Without including any pictures, reproduce all the lines below word for word.

Records for this exercise:
◇ ◇ ◇ ◇

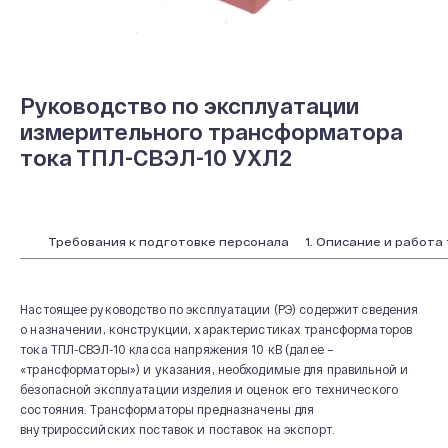
Руководство по эксплуатации
измерительного трансформатора
тока ТПЛ-СВЭЛ-10 УХЛ2
Требования к подготовке персонала
1. Описание и работ
Настоящее руководство по эксплуатации (РЭ) содержит сведения
о назначении, конструкции, характеристиках трансформаторов
тока ТПЛ-СВЭЛ-10 класса напряжения 10 кВ (далее –
«трансформаторы») и указания, необходимые для правильной и
безопасной эксплуатации изделия и оценок его технического
состояния. Трансформаторы предназначены для
внутрироссийских поставок и поставок на экспорт.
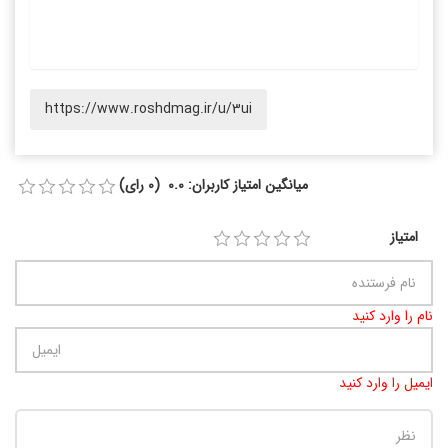
https://www.roshdmag.ir/u/3ui
میانگین امتیاز کاربران: 0.0 (0 رای)
امتیاز
نام را وارد کنید
ایمیل را وارد کنید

◇ ◇ ◇ ◇

Answer space:
Руководство по эксплуатации
измерительного трансформатора
тока ТПЛ-СВЭЛ-10 УХЛ2
Требования к подготовке персонала
1. Описание и работ
Настоящее руководство по эксплуатации (РЭ) содержит сведения
о назначении, конструкции, характеристиках трансформаторов
тока ТПЛ-СВЭЛ-10 класса напряжения 10 кВ (далее –
«трансформаторы») и указания, необходимые для правильной и
безопасной эксплуатации изделия и оценок его технического
состояния. Трансформаторы предназначены для
внутрироссийских поставок и поставок на экспорт.
https://www.roshdmag.ir/u/3ui
میانگین امتیاز کاربران: 0.0 (0 رای)
امتیاز
نام را وارد کنید
ایمیل را وارد کنید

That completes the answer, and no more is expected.